> [WHAT YOU NEED TO DO] In the material below, find every line with "натрия" and pull it out.
----
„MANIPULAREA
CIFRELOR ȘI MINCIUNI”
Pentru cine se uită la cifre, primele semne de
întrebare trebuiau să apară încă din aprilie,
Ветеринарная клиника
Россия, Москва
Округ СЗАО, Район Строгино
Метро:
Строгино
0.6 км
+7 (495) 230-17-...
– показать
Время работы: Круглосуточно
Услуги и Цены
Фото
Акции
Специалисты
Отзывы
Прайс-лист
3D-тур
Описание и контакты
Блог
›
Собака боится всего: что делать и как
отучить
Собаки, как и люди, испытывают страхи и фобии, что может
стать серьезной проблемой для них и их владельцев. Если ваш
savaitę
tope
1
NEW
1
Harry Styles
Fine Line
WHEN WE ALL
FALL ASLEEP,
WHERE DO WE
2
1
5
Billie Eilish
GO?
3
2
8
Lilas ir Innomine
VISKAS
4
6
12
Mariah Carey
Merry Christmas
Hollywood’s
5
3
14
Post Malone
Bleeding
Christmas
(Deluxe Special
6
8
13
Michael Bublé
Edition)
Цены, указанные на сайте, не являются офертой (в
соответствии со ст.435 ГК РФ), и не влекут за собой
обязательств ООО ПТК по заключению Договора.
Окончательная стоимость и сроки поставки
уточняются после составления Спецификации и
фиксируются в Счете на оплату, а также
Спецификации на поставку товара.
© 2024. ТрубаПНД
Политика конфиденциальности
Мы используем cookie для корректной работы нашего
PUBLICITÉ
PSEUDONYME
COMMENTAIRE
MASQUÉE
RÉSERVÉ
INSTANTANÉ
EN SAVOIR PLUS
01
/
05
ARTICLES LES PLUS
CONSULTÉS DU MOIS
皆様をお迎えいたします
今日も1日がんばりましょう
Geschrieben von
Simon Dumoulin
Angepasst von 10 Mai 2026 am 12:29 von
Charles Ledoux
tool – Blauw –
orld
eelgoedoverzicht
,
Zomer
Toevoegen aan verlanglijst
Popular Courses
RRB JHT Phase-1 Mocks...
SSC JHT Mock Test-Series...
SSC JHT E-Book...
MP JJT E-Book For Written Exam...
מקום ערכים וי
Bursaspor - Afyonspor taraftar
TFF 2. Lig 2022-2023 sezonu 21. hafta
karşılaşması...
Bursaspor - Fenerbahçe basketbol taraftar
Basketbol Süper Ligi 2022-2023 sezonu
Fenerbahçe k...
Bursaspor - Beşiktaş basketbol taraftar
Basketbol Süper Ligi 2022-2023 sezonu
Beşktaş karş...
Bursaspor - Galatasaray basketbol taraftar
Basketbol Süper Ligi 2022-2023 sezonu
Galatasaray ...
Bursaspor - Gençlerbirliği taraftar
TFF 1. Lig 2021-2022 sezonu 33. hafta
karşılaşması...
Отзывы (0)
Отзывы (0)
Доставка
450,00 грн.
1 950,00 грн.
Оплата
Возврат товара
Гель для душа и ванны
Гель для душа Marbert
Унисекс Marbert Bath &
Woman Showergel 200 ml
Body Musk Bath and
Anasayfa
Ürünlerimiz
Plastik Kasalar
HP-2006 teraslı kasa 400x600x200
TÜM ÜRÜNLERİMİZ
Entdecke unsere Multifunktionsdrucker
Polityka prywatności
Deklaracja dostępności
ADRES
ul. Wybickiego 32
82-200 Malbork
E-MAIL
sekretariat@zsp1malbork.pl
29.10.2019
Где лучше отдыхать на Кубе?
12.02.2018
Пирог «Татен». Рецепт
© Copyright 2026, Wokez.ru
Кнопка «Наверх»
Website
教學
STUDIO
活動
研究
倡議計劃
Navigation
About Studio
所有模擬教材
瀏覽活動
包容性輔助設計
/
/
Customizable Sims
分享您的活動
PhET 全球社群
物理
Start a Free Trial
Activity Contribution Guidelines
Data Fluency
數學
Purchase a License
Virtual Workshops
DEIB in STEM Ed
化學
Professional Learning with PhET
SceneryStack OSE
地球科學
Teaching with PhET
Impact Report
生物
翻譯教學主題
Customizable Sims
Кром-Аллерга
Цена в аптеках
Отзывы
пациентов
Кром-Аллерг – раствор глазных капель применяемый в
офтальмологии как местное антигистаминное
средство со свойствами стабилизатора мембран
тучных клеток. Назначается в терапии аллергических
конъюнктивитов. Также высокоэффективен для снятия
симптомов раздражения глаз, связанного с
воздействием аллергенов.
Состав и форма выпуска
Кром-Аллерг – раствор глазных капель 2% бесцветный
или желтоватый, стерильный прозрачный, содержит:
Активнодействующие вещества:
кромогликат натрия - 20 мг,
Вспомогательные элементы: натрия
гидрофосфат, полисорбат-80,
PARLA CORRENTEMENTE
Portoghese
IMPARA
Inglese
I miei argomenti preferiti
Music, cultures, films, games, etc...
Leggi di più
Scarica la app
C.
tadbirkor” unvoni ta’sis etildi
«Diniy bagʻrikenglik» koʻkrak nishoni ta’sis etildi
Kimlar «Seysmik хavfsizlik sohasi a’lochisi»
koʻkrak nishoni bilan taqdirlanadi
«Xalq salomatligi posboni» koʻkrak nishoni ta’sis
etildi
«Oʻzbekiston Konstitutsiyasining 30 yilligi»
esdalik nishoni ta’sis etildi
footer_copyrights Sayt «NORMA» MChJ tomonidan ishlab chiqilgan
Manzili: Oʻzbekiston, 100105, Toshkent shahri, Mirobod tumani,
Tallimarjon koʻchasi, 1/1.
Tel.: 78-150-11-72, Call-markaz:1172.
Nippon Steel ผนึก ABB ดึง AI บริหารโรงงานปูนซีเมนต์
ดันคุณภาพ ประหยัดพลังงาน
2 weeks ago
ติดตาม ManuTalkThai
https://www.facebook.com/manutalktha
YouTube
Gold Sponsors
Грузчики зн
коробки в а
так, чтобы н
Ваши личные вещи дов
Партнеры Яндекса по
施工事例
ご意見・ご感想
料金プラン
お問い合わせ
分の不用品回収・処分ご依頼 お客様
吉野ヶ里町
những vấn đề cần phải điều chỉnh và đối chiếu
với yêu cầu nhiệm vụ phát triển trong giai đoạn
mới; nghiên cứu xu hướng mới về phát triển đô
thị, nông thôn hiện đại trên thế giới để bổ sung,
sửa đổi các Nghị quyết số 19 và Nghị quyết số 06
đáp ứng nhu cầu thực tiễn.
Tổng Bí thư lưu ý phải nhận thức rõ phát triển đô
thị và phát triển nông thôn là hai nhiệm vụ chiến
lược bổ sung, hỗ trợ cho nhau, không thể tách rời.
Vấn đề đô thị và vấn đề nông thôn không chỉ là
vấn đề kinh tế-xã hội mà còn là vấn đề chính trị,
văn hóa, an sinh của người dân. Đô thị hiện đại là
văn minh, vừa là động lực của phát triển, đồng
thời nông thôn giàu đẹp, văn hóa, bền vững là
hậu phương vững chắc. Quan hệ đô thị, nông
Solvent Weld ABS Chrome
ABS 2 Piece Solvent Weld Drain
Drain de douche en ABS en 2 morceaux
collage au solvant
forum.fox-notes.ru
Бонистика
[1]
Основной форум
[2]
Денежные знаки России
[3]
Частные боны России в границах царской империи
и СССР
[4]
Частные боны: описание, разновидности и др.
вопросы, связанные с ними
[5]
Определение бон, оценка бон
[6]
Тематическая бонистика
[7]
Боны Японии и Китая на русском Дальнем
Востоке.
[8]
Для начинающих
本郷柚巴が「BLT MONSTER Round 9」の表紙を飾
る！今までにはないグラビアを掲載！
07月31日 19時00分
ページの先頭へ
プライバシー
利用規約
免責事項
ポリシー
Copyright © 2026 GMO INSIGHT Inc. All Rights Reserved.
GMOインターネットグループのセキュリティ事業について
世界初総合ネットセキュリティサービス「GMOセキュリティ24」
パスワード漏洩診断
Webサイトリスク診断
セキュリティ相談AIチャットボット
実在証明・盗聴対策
----
> [ANSWER FOR THIS EXERCISE]
кромогликат натрия - 20 мг,
Вспомогательные элементы: натрия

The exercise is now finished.